[[ Materials provided, beginning ]]

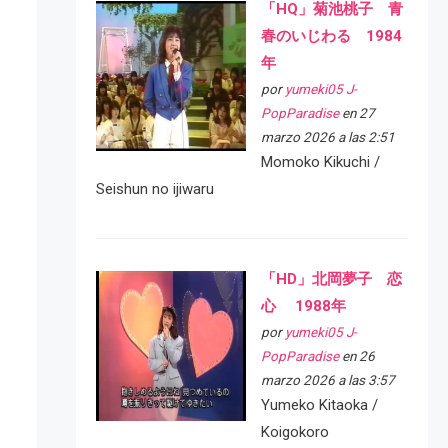
「HQ」菊池桃子 青
春のいじわる 1984
年
por
yumeki05 J-
PopParadise
en 27
marzo 2026 a las 2:51
Momoko Kikuchi /
Seishun no ijiwaru
「HD」北岡夢子 恋
心 1988年
por
yumeki05 J-
PopParadise
en 26
marzo 2026 a las 3:57
Yumeko Kitaoka /
Koigokoro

[[ Materials provided, end ]]

Task prompt:
Your answer must be the records exactly as they stand, with no pictures in it.

Written answer:
「HQ」菊池桃子 青
春のいじわる 1984
年
por
yumeki05 J-
PopParadise
en 27
marzo 2026 a las 2:51
Momoko Kikuchi /
Seishun no ijiwaru
「HD」北岡夢子 恋
心 1988年
por
yumeki05 J-
PopParadise
en 26
marzo 2026 a las 3:57
Yumeko Kitaoka /
Koigokoro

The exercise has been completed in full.